* [THE PROBLEM]
What you return should be each line of the data containing the string "OPTIMUM".

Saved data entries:
________________________
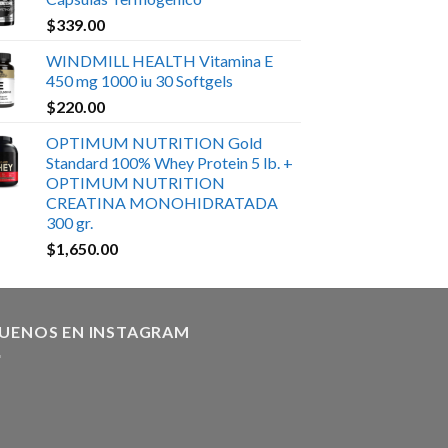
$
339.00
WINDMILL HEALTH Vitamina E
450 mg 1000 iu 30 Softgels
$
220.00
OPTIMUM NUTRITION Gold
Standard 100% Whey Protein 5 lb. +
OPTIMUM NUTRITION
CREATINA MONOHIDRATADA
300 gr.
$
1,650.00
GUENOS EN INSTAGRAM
________________________
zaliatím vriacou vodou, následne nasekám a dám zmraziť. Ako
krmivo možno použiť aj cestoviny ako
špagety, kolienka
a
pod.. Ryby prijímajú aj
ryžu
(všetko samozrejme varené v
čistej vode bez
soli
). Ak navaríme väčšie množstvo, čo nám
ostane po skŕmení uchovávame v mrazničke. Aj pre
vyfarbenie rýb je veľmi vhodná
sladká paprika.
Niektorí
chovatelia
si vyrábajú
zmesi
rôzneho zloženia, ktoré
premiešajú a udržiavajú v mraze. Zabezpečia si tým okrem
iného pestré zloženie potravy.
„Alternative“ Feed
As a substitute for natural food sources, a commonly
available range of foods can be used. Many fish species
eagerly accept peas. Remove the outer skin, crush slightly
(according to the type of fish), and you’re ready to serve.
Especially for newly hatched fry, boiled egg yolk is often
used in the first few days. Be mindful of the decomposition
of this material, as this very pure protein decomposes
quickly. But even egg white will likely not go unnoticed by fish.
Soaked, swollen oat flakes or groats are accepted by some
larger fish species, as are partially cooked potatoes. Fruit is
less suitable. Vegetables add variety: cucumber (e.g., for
________________________
* [ANSWER SECTION]
OPTIMUM NUTRITION Gold
OPTIMUM NUTRITION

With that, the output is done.